CONSIGNA A ▸ Resume en dos oraciones el relato sobre la escuela y la escritura.
CONSIGNA B ▸ Prosigue el relato sobre la escuela y la escritura a partir de su última oración.

TEXTO DADO ▸
◆ ◆ ◆

El primer recuerdo es éste: una escuela imponente, de piedra gris, que ocupaba
toda una manzana (la misma de hoy), con un patio inmenso y yo atravesándolo de
la mano de mamá. La señorita nos recibe, mamá me da un beso y se va. Y me
pareció que se me abría la inmensidad. Entramos al aula después de hacer fila y
tomar distancia con el brazo extendido. La señorita nos dice: “Saquen el cuadernito y hagan un dibujo,
cualquiera, lo que les guste”. Dibujé una bandera argentina con un mástil
alto, alto, de línea temblorosa. Estaba muerta de susto. Pero enseguida se me
pasó: la escuela no me resultó difícil, aprender a escribir me gustaba, leer
también. Siempre levantaba la mano para pasar a leer. Sería porque mi primera
lectura parada al frente de la clase, sosteniendo el libro con una sola mano,
fue vergonzante: no había practicado lo suficiente y dije de corrido la primera
oración, después fue un silabeo titubeante hasta que la señorita me hizo
sentar, entonces, creo, decidí que “eso” no me pasaría más. En tercer grado
escribí una composición que dio la vuelta el patio y llegó hasta el Director de
Primaria y Secundaria (en el Normal estaban los dos niveles de enseñanza);
parece que llamaron a mis padres para felicitarlos, pero no me enteré: me
enteré muchos años después, en un viaje en tren, cuando casualmente (ya estaba
estudiando en tu ciudad el profesorado de Literatura) me senté al lado de una
de mis maestras de primaria. Ella me lo contó. Me dijo: “Pero claro, cómo no vas a estudiar literatura si a los ocho años ya
eras escritora”. Pero en esa época no me consideraba escritora, ni soñaba
con serlo. Tampoco después. Ni en la secundaria ni durante el profesorado.
Nunca pensé que sería escritora: fue algo tardío, inesperado, muy parecido a la
locura, que se me impuso. Algo que no pude eludir y que estalló —como los
misiles de barro en la pared de la primera casa— después de los años de horror,
después de un tiempo de exilio, cuando ya estaba casada y tenía a mis tres
hijos. Creo que mi vida
literaria se basa en la negación. Primero y por mucho tiempo dije y digo no.
Después el sí se impone por venganza, con la fuerza propia de lo negado. Pero el sí tiene que hacer un
largo y dificultoso camino para convencerme, seguramente por mi fuerte
ascendencia vasca. Años de análisis no han logrado borrar ese punto inicial de
negativa. Es cierto que, ahora, después de siete libros publicados de
narrativa, le digo sí a la poesía. Ya no puedo resistirme a su ligereza profunda,
a su transparencia, su fugacidad; la manera de entronizar el instante para
después huir, desaparecer dejando una estela, algo en el aire parecido a un
perfume raro. Ya no puedo negarme a ella, está en mis manos y en mi boca y es
tan natural escribirla como caminar. Me parece necesario aclarar que siempre
pero siempre consideré a la poesía como el género matriz, la última y la
primera letra, el Bien: de ahí también el respeto, casi reverencial que siento
por ella. De ahí que aunque no escribiera poesía siempre leí a los grandes
poetas a la par de los grandes narradores y, por lo mismo, creo, cuando le di
salida a los versos, no me resultó extraña. A partir de la publicación del
libro de relatos oníricos “La imprecisa
voz que me sueña”, la poesía empezó a ocupar el lugar que tiene ahora: todo
el tiempo, todas las lecturas, casi lo único que me interesa.

◆ ◆ ◆

FILAS ▸
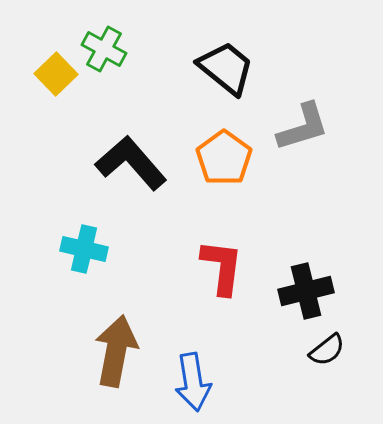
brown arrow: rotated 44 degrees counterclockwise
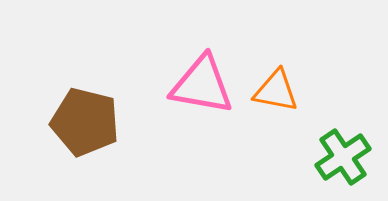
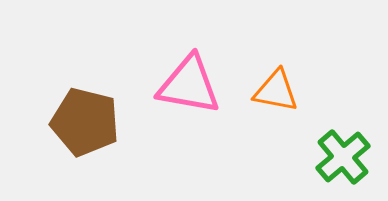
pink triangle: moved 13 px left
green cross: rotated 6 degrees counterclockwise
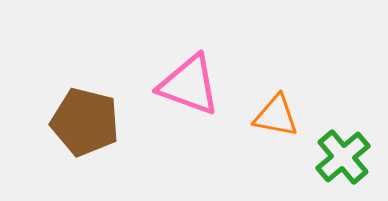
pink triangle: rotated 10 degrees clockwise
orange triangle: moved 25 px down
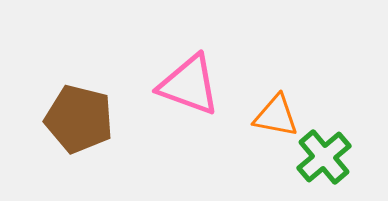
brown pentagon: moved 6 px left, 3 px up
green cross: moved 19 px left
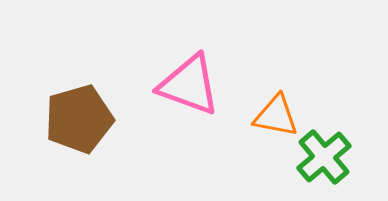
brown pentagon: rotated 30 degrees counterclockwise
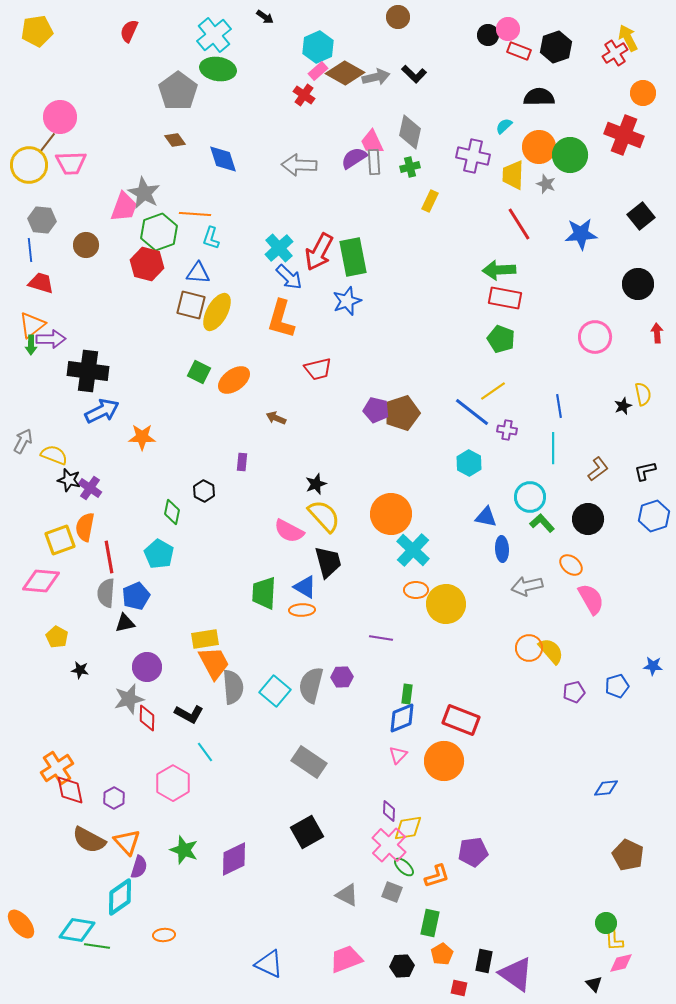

◆ ◆ ◆

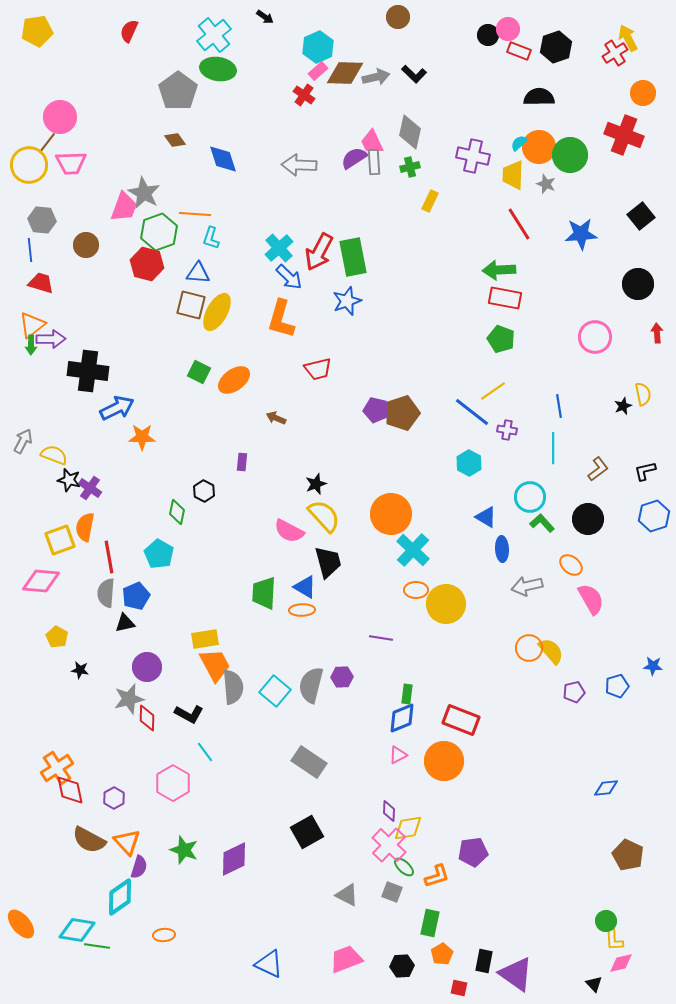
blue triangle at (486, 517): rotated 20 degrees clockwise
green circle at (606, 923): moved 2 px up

◆ ◆ ◆

RESPUESTA ESPERADA A ▸ Los primeros recuerdos escolares muestran un comienzo con susto y una lectura en voz alta vergonzante, aunque aprender a leer y escribir resultó fácil y una composición de tercer grado llegó hasta el Director de Primaria y Secundaria. La escritura llegó de forma tardía e inesperada, después de los años de horror y del exilio, y tras siete libros de narrativa la poesía, siempre vista como el género matriz, pasó a ocupar casi todo el interés.

RESPUESTA ESPERADA B ▸
2
— Qué habrá marcado tu escritura.
IL
— La segunda y definitiva
casa la marcó. Una casa de dos plantas, construida a gusto de mis padres, que
ocupaba una esquina y se alargaba hacia las dos calles laterales, un estilizado
chalet californiano con paredes de ladrillo visto, ventanas guillotina inglesas
y puertas pintadas de blanco, con un porche de acceso a la entrada principal y
otra entrada secundaria en una de las calles laterales; ahí estaba el
consultorio de papá y luego el garaje con portón vidriado.
Fue concebida con todos los adelantos
de la época: nosotros (mi familia, mis hermanos y yo) gozamos del privilegio de
la calefacción central cuando en el pueblo por muchos años, décadas en
realidad, la mayoría se calentaba con estufas a kerosén o a gas; la casa era
innovadora, además, por la cantidad de baños y toilettes, los detalles de
confort en las habitaciones, por los ambientes muy amplios, cuarto de estudio,
terrazas y sótano que funcionó como bodega-cava de mi padre. En la planta baja
estaban la cocina, la antecocina, el living enorme con una gran chimenea y bar
incorporado, el consultorio con su biblioteca empotrada y la sala de espera. Se
llegaba a la planta alta por la escalera que nacía en el medio del living,
arriba, después del rellano, estaban los dormitorios y baños principales; pero
también desde la cocina nacía otra escalera que iba a la parte de servicio: lavadero
y dependencias.
En mi adolescencia transformamos la
habitación de servicio en cuarto de estudio: quizás el lugar que más disfruté
de la casa: ahí charlábamos incontables horas con mis amigas, estudiábamos,
fumábamos, escuchábamos long-plays en el winco; ahí escribí frenéticamente:
llené hojas y hojas de cuadernos con apuntes, poemas, notas, reflexiones,
relatos, cuentos, ideas: todo esto finalmente, lo perdí. Los cuadernos
desaparecieron. Lo advertí mucho tiempo después, cuando ya estaba estudiando en
Buenos Aires; un día quise releerlos y no los encontré, los busqué por toda la
casa y no estaban. No tengo dudas de que mi madre con su manía de orden y
limpieza los tiró; yo tenía una letra imposible y era muy desprolija; al abrir
los cuadernos, las tachaduras y correcciones saltaban a la vista y dejaban ver
el mapa furibundo de una adolescente inquisitiva: no era lo que mi madre
esperaba de mí. Supongo. Pero no sé quién otro pudo animarse a tirarlos sin
decirme una palabra.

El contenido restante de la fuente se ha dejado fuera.